Stay home from work if you get sick. See a doctor. Use a separate bathroom from the people you live with. Prepare for schools to close and to work from home. These are measures the Centers for Disease Control and Prevention has recommended to slow a coronavirus outbreak in the United States.
Yet these are much easier to do for certain people — in particular, high-earning professionals. Service industry workers — like those in restaurants, retail, child care and the gig economy — are much less likely to have paid sick days, the ability to work remotely or employer-provided health insurance.
The disparity could make the new coronavirus, which causes a respiratory illness known as COVID-19, harder to contain in the U.S. than in other rich countries that have universal benefits like health care and sick leave, experts say. A large segment of workers are not able to stay home, and many of them work in jobs that include high contact with other people. It could also mean that low-income workers are hit harder by the virus.
“Very quickly, it’s going to circulate a lot faster in the poorer communities than the wealthiest ones,” said Dr. James Hadler, an epidemiologist who was Connecticut’s public health director and now is a consultant to the state. His work has found that influenza infections tend to strike low-income neighborhoods more aggressively than affluent ones and that poor families are more likely to live in close quarters with others and share bathrooms.
Unequal access to precautionary measures cuts along the same lines that divide the U.S. in other ways: income, education and race.
“It’s definitely an equity issue,” said Alex Baptiste, policy counsel for workplace programs at the National Partnership for Women & Families, a nonprofit advocacy group. “You have not just an economic disparity but also a racial disparity between who has that access and can take care of themselves and their families.”
Portia Green, 33, is a restaurant worker in New York. She has no paid sick leave or health insurance. If schools closed, as a single mother she’d have no child care. A day off work means losing around $100 in pay, she said, and if she had to take more than a few days off, losing her job. The restaurants she has worked for are too understaffed to call in backup workers easily, she said, and the expectation is that you show up unless you’re “green.”
“They’re going to push you to do it anyway,” said Green, who is a member of Restaurant Opportunities Centers United in New York, an advocacy group. “You go to work, pop a vitamin C and if you can do it, you do it.”
The biggest disparity for workers is access to health care: In the U.S., some 27.5 million people lack any form of health insurance. That makes them less likely to seek medical care when they become ill or to have access to preventive health benefits that can help them stave off illness. The uninsured are disproportionately low income.
Workers also have unequal access to remote working. The government recommended that people work from home in a coronavirus outbreak, but just 29% of American workers can do so, according to Labor Department data.
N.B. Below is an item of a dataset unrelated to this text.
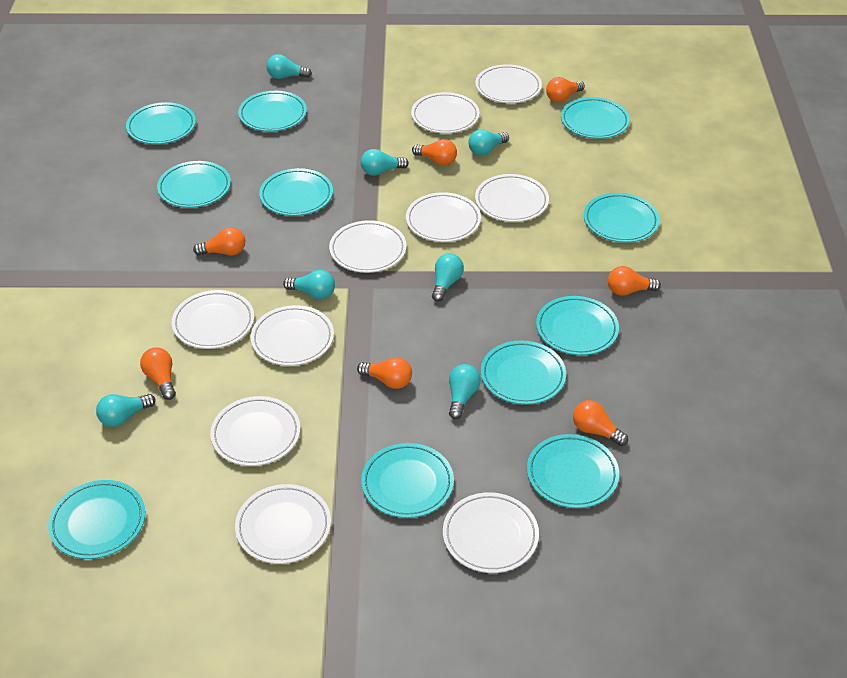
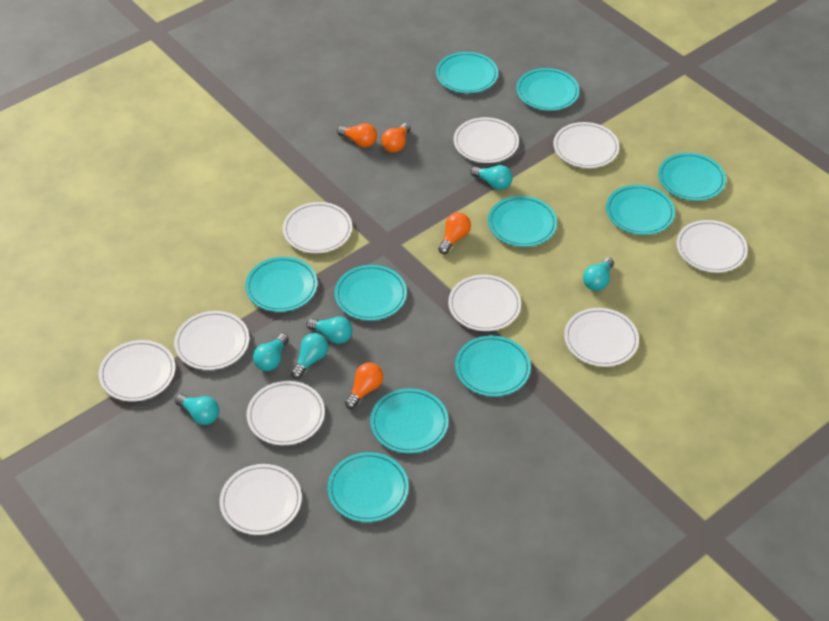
orange light bulb: 7 -> 4
turquoise light bulb: 7 -> 6
turquoise plate: 11 -> 10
They are most likely to be highly educated and high earners.
On an average day, 35% of the highest earners and 8% of the lowest earners spend some time working from home. Managers and professionals are most likely to do so, and service industry and construction workers least likely. Nearly half of workers with a graduate degree do some of their work from home, as do a third of those with a college degree. Just 12% of those who didn’t attend college work from home.
For many workers, being sick means choosing between staying home and getting paid. One-quarter of workers have no access to paid sick days, according to Labor Department data: two-thirds of the lowest earners but just 6% of the highest earners. Just a handful of states and local governments have passed sick leave laws.
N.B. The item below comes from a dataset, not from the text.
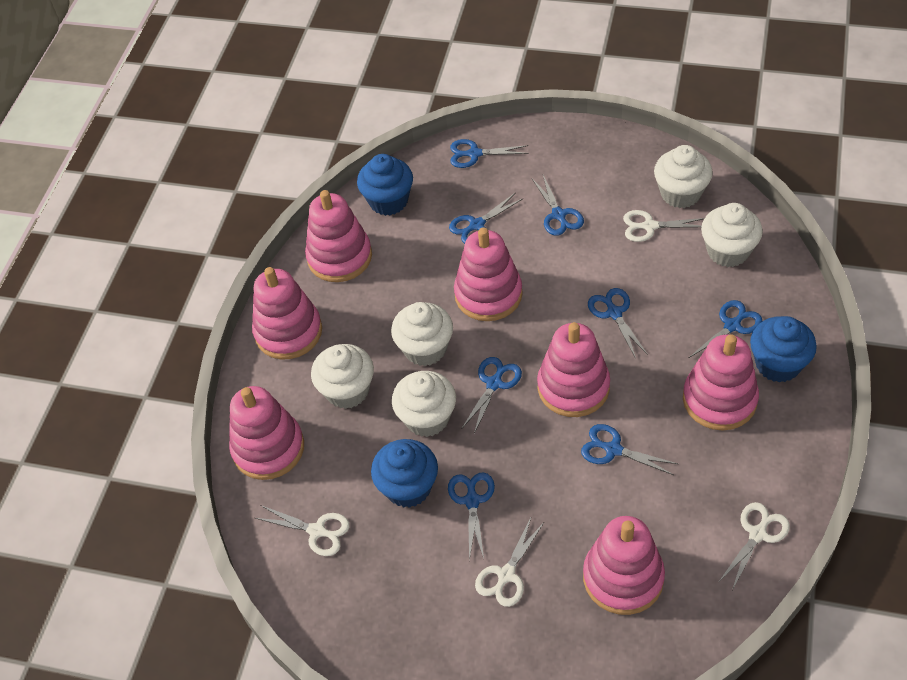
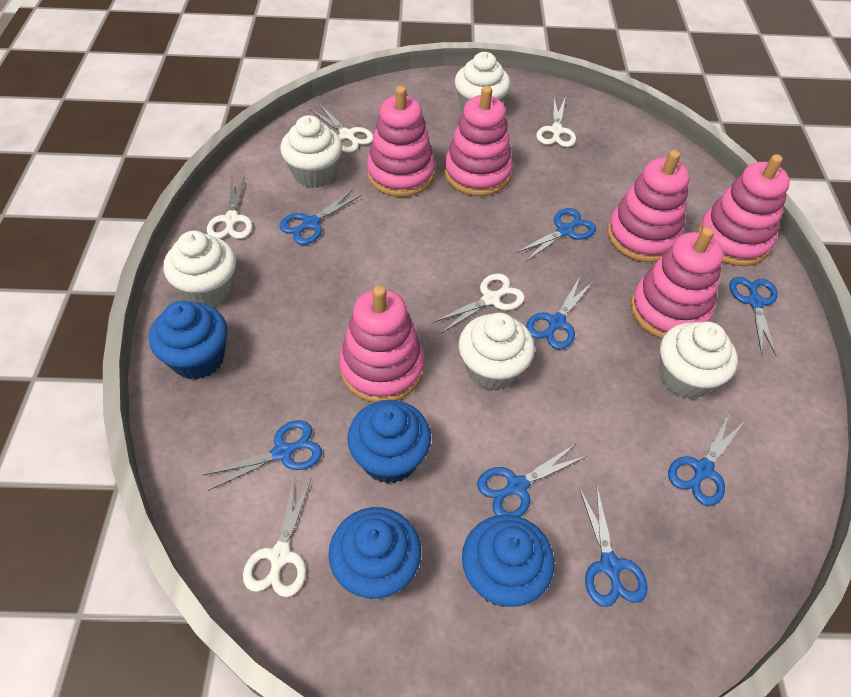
blue cupcake: 3 -> 4
pink stacking toy: 7 -> 6
white scissors: 4 -> 5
Only 60% of workers in service occupations can take paid time off when they are ill — and they are also more likely than white-collar workers to come in contact with other people’s bodies or food.
“When you’re talking about paid leave and who should stay home, it’s the ones who need it most that don’t have access to it, the ones showing up at work sick touching your food, touching your bags, coming into everyday contact with your direct life,” said Kris Garcia, 43, an airport worker in Denver.
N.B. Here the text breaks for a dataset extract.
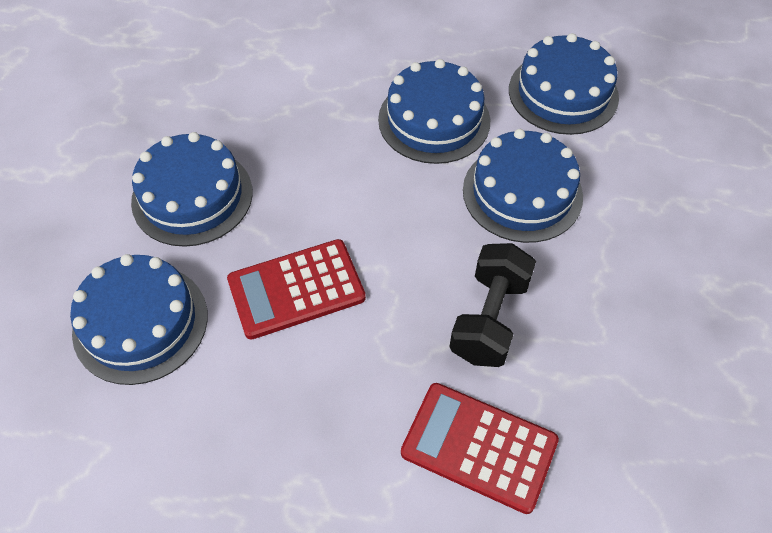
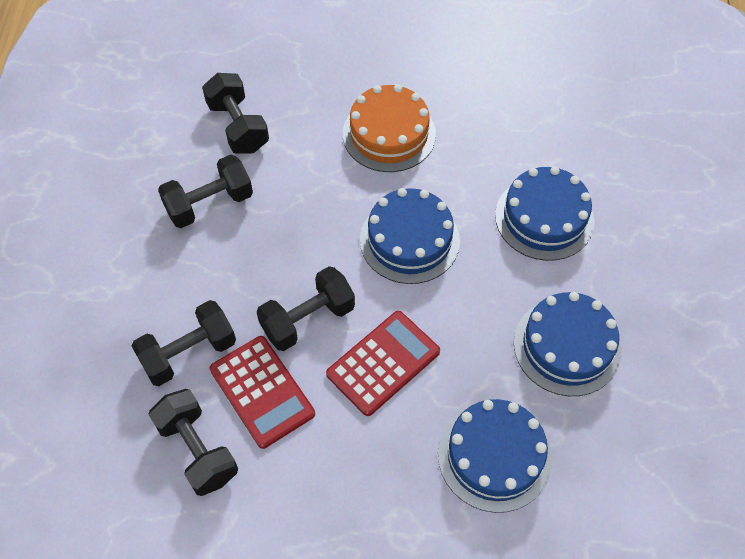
black dumbbell: 1 -> 5
blue cake: 5 -> 4
orange cake: 0 -> 1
She will not receive paid sick days until she works at her job half a year, and even then, plans to save them for dealing with a chronic disease, hemophilia. “I think people should stay home,” said Garcia, who is helping an advocacy group on issues like paid leave called Family Values at Work. “But I know I’d need my infusions, whereas if I’m coughing and have a fever, I could push through five hours.”
Evidence shows that paid sick time reduces the spread of illness. A working paper on state laws that require employers to offer paid sick leave found that statewide influenza infections fell 11% in the first year after enactment compared with places that made no such change. An earlier paper, on city laws, showed a similar, but smaller, effect. (There are differences between influenza and the new coronavirus, but the two diseases are transmitted in similar ways.)
“It’s very clear: When people don’t have access to sick leave, they go to work sick and spread diseases,” said Nicolas Ziebarth, an associate professor of economics at Cornell University, who was a co-author on both papers.
Still, paid sick time works only if people take it. Even when workers have paid sick leave, American culture often rewards going to work at all costs. In an average month, 1 in 10 workers said they needed to take leave but did not, and the most common reason was for their own illnesses, according to Labor Department data.
The top reasons for not taking it when they needed it: having too much work, fearing negative repercussions or being unable to afford a day off.